Last week I told about my experience as an arsonist with my good friend Kevin down at Lequire. Well, I don’t think its arson when it is an abandoned and condemned house owned by the guy who you are helping set it afire. Kevin and I have other episodes that did not turn out quite like we planned. They may have seemed like a good idea at the time but, well, let’s just say they did not always have the desired outcome.
As a rancher, Kevin and I had lots of things to make a day pass with humor. There were working and vaccinating cattle, feeding cattle, cutting, raking and bailing hay, later moving the hay so we could eventually feed the hay. We have been stuck in the mud too many times to count, and it always ended with who was going to call Kevin’s dad to come and rescue us.
One of the things common to ranchers is an endless task of fixing fence. Sometimes it was barbed wire and sometimes it was electric or both! Kevin had a pasture he bought, and it was divided up for rotational grazing. As the project was coming to a close, the fence’s corner posts, end posts and gate post had to be painted. Kevin came by one afternoon and asked if I would like to help. Well, I was finished with the task I had been working on and said, “Sure.” So I put on an old pair of overalls, jumped in the truck and we headed off to the pasture. I asked where the brushes were and found out we were just rubbing it on with a big cotton glove. Kind of like the old white washing method only this paint was black…flat black.
We started at one end and got the posts painted going the north/ south direction. Then we started on the section running from east to west. About halfway down the pasture we got to the post holding the gate and then to the post taking the fence on the west.

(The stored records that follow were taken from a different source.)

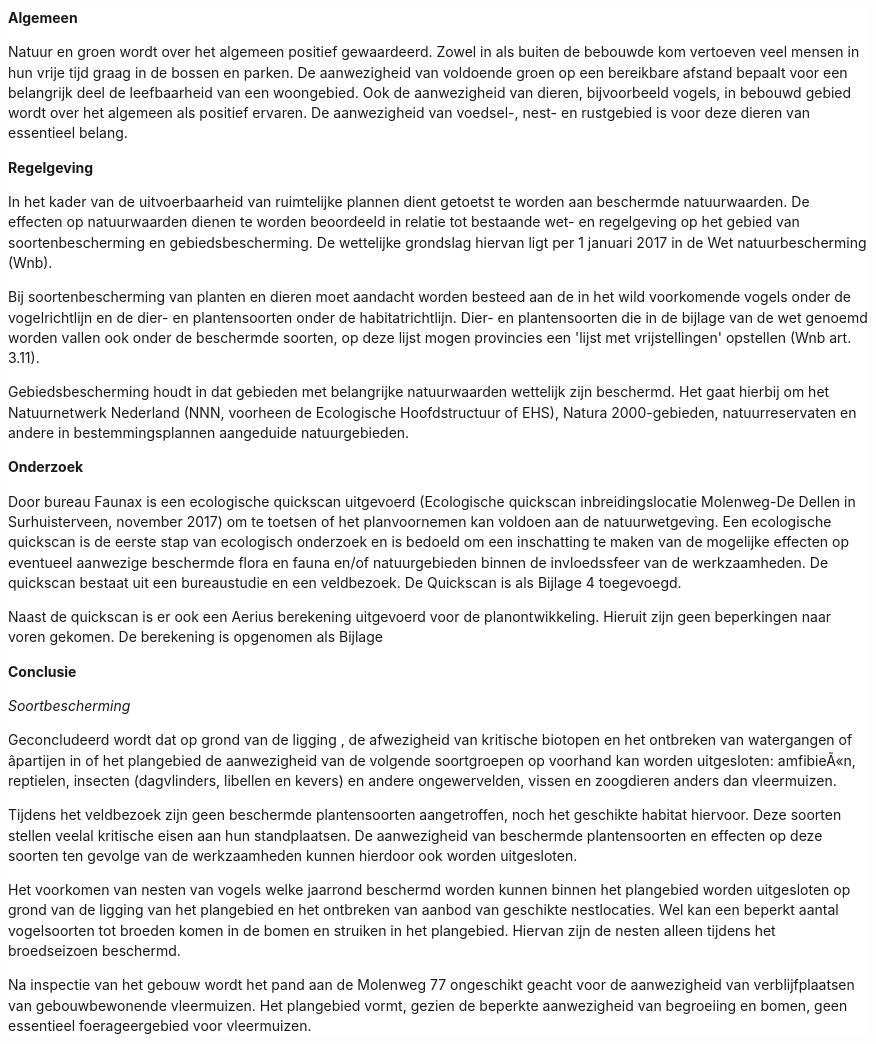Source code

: **Algemeen**

Natuur en groen wordt over het algemeen positief gewaardeerd. Zowel in als buiten de bebouwde kom vertoeven veel mensen in hun vrije tijd graag in de bossen en parken. De aanwezigheid van voldoende groen op een bereikbare afstand bepaalt voor een belangrijk deel de leefbaarheid van een woongebied. Ook de aanwezigheid van dieren, bijvoorbeeld vogels, in bebouwd gebied wordt over het algemeen als positief ervaren. De aanwezigheid van voedsel\-, nest\- en rustgebied is voor deze dieren van essentieel belang.

**Regelgeving**

In het kader van de uitvoerbaarheid van ruimtelijke plannen dient getoetst te worden aan beschermde natuurwaarden. De effecten op natuurwaarden dienen te worden beoordeeld in relatie tot bestaande wet\- en regelgeving op het gebied van soortenbescherming en gebiedsbescherming. De wettelijke grondslag hiervan ligt per 1 januari 2017 in de Wet natuurbescherming (Wnb).

Bij soortenbescherming van planten en dieren moet aandacht worden besteed aan de in het wild voorkomende vogels onder de vogelrichtlijn en de dier\- en plantensoorten onder de habitatrichtlijn. Dier\- en plantensoorten die in de bijlage van de wet genoemd worden vallen ook onder de beschermde soorten, op deze lijst mogen provincies een 'lijst met vrijstellingen' opstellen (Wnb art. 3\.11\).

Gebiedsbescherming houdt in dat gebieden met belangrijke natuurwaarden wettelijk zijn beschermd. Het gaat hierbij om het Natuurnetwerk Nederland (NNN, voorheen de Ecologische Hoofdstructuur of EHS), Natura 2000\-gebieden, natuurreservaten en andere in bestemmingsplannen aangeduide natuurgebieden.

**Onderzoek**

Door bureau Faunax is een ecologische quickscan uitgevoerd (Ecologische quickscan inbreidingslocatie Molenweg\-De Dellen in Surhuisterveen, november 2017\) om te toetsen of het planvoornemen kan voldoen aan de natuurwetgeving. Een ecologische quickscan is de eerste stap van ecologisch onderzoek en is bedoeld om een inschatting te maken van de mogelijke effecten op eventueel aanwezige beschermde flora en fauna en/of natuurgebieden binnen de invloedssfeer van de werkzaamheden. De quickscan bestaat uit een bureaustudie en een veldbezoek. De Quickscan is als Bijlage 4 toegevoegd.

Naast de quickscan is er ook een Aerius berekening uitgevoerd voor de planontwikkeling. Hieruit zijn geen beperkingen naar voren gekomen. De berekening is opgenomen als Bijlage

**Conclusie**

*Soortbescherming*

Geconcludeerd wordt dat op grond van de ligging , de afwezigheid van kritische biotopen en het ontbreken van watergangen of âpartijen in of het plangebied de aanwezigheid van de volgende soortgroepen op voorhand kan worden uitgesloten: amfibieÃ«n, reptielen, insecten (dagvlinders, libellen en kevers) en andere ongewervelden, vissen en zoogdieren anders dan vleermuizen.

Tijdens het veldbezoek zijn geen beschermde plantensoorten aangetroffen, noch het geschikte habitat hiervoor. Deze soorten stellen veelal kritische eisen aan hun standplaatsen. De aanwezigheid van beschermde plantensoorten en effecten op deze soorten ten gevolge van de werkzaamheden kunnen hierdoor ook worden uitgesloten.

Het voorkomen van nesten van vogels welke jaarrond beschermd worden kunnen binnen het plangebied worden uitgesloten op grond van de ligging van het plangebied en het ontbreken van aanbod van geschikte nestlocaties. Wel kan een beperkt aantal vogelsoorten tot broeden komen in de bomen en struiken in het plangebied. Hiervan zijn de nesten alleen tijdens het broedseizoen beschermd.

Na inspectie van het gebouw wordt het pand aan de Molenweg 77 ongeschikt geacht voor de aanwezigheid van verblijfplaatsen van gebouwbewonende vleermuizen. Het plangebied vormt, gezien de beperkte aanwezigheid van begroeiing en bomen, geen essentieel foerageergebied voor vleermuizen.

We got to the west end, and there the fence joined on to another north/south section. However, this fence did not belong to Kevin but another rancher in the area. This fence had five strands of barbed wire and now there was a new addition. There was a single wire. It was electric (this will come into play in just a few minutes).
We start the painting and as we were getting to the end Kevin mentioned that I should take great caution around the electric fence. This rancher was known to have the “hottest” fences in Haskell County.
Check! I got it. I have been around lots of electric fences. And yes, some did in fact hurt if you got in them. So I am painting quite cautiously, taking great care not to get in the fence.
As we are finishing up, we are very deep in conversation about I have no idea what. I have my left hand on the steel pipe post and am bending down to paint the bottom part with my right hand keeping my eye on the fence in front of me.
I’m not quite sure of the order of the next events, but let’s just say it burned a place in my memory (and backside!). Watching the fence in front of me, holding the pipe, I rotate to finish painting the bottom of the fence propping myself with my knee and swing my….derriere…right into the wire of the electric fence.
Kazzappp!!! I realize that I am in the fence, my hand holding the post, my backside in the fence and my knee is on the post (and I have knee replacements that are non-magnetic but great conductors for electricity) and the next thing I realize I am on my back wondering what just happened and howling like a coyote. Kevin…He is trying to figure out what I am doing on the ground and what was that popping noise. He asked, “Preacher, did you get in that fence?” “Oh yeah,” I responded! “Well did that hurt?” he further asked. “You THINK??? Heck yes it hurt!!!” was my response. I get up and am kind of tingling. “What does he have that fenced charged with, electricity coming straight from the power line pole?”
Needless to say, I was done painting. I took my glove off, cleaned up and watched Kevin paint the last few feet of fence. Well, finish painting the fence after he got up off the ground from laughing so hard at my mishap. Nope, no sympathy from him. “I told you to stay out of it, Preacher,” was all I can remember him saying.
Oh, and he told this event to everyone we came in contact with that evening. Their response was, “Preacher, don’t you know that guy has the hottest fences in Haskell County?” “Well I do now! And this was not my intention either!”
Folks, there are many ways to light up your life for Jesus and this was not one of them. I do not recommend it. And if you are going to fill yourself with something quite electrifying I recommend the Holy Spirit not 110 volts of electricity out in the middle of a cow pasture.